[Excerpts from a dataset]
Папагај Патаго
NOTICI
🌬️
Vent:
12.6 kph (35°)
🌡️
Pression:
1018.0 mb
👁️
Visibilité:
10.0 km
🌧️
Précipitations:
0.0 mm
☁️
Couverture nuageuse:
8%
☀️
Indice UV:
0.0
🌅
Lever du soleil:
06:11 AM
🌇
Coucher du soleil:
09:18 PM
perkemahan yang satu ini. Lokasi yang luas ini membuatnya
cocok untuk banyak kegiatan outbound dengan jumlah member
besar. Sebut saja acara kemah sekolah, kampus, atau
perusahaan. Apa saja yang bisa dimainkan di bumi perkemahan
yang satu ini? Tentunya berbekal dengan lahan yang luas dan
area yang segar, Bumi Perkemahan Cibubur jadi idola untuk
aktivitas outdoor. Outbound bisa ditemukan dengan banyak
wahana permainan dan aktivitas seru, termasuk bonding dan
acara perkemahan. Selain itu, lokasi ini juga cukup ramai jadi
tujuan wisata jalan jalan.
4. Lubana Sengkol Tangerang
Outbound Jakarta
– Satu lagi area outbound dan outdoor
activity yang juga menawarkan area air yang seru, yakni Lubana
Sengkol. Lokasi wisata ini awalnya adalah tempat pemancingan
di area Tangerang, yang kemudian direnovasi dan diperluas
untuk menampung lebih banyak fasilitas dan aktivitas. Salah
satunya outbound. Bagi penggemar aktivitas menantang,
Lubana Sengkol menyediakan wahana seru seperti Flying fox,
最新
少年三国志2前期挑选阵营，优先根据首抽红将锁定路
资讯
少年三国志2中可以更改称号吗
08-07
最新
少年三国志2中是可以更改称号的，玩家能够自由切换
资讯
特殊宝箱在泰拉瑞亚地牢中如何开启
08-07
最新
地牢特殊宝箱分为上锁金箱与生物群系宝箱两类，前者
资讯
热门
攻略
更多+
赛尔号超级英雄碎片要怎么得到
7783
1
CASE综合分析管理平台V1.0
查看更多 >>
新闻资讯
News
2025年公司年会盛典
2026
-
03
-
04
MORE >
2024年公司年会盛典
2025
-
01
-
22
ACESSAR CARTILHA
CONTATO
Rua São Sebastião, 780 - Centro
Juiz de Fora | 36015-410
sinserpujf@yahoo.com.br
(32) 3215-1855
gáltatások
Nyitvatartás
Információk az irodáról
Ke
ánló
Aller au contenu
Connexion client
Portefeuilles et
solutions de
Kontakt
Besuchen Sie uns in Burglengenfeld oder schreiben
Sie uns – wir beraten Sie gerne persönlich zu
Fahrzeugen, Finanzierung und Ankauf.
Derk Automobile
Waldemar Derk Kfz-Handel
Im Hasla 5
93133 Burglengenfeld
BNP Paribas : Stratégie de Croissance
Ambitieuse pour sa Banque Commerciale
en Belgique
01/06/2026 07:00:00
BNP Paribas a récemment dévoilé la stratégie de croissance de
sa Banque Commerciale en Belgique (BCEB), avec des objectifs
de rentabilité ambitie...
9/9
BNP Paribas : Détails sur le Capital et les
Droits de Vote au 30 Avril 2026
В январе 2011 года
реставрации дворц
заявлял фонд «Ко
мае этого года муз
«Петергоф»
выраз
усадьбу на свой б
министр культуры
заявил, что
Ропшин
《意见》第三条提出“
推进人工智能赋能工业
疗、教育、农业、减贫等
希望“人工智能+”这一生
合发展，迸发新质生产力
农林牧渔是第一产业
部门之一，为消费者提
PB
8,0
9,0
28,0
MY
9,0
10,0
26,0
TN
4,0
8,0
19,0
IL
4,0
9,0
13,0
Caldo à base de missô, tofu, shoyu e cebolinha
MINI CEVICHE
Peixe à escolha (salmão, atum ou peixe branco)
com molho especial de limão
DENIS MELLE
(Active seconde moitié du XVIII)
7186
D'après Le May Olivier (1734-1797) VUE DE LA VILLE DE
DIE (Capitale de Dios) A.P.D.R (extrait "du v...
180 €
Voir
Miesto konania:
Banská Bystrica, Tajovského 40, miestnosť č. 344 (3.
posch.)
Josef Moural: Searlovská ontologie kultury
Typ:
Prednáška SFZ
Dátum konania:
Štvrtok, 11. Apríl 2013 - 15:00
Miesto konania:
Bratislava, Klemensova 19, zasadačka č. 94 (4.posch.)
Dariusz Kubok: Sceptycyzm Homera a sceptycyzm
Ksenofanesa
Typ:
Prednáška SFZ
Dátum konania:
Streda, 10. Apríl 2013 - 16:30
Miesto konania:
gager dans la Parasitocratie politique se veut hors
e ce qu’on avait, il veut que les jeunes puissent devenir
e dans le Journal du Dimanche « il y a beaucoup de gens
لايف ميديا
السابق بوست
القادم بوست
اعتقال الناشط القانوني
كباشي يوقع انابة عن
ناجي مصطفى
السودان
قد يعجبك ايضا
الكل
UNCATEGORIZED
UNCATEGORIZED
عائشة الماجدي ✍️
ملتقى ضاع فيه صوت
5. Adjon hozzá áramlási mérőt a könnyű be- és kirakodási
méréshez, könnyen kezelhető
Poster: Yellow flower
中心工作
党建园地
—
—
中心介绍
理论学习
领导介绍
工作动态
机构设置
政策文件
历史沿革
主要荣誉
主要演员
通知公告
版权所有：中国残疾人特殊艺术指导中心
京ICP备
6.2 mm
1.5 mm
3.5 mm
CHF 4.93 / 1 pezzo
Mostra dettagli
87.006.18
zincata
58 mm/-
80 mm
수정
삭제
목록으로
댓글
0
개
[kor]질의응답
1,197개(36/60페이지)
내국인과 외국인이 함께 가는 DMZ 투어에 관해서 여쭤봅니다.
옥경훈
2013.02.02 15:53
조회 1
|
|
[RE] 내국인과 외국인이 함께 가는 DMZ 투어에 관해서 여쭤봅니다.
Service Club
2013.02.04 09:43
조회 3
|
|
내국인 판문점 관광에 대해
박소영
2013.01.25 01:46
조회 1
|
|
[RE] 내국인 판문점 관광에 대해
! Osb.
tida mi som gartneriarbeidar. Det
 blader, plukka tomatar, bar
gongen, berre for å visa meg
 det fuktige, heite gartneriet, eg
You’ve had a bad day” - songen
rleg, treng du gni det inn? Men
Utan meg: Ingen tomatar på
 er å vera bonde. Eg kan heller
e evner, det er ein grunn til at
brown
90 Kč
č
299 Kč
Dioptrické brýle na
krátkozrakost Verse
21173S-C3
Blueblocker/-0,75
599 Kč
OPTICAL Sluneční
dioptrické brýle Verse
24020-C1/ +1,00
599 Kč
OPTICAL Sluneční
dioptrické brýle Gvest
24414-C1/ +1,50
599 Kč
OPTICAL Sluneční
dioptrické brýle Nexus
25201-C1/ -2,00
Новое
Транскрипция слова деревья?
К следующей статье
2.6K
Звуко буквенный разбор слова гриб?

YOUR INSTRUCTIONS – Please reproduce the data word for word, starting at the very first line and stopping after the line that contains "area yang segar, Bumi".

WORKED SOLUTION –
Папагај Патаго
NOTICI
🌬️
Vent:
12.6 kph (35°)
🌡️
Pression:
1018.0 mb
👁️
Visibilité:
10.0 km
🌧️
Précipitations:
0.0 mm
☁️
Couverture nuageuse:
8%
☀️
Indice UV:
0.0
🌅
Lever du soleil:
06:11 AM
🌇
Coucher du soleil:
09:18 PM
perkemahan yang satu ini. Lokasi yang luas ini membuatnya
cocok untuk banyak kegiatan outbound dengan jumlah member
besar. Sebut saja acara kemah sekolah, kampus, atau
perusahaan. Apa saja yang bisa dimainkan di bumi perkemahan
yang satu ini? Tentunya berbekal dengan lahan yang luas dan
area yang segar, Bumi Perkemahan Cibubur jadi idola untuk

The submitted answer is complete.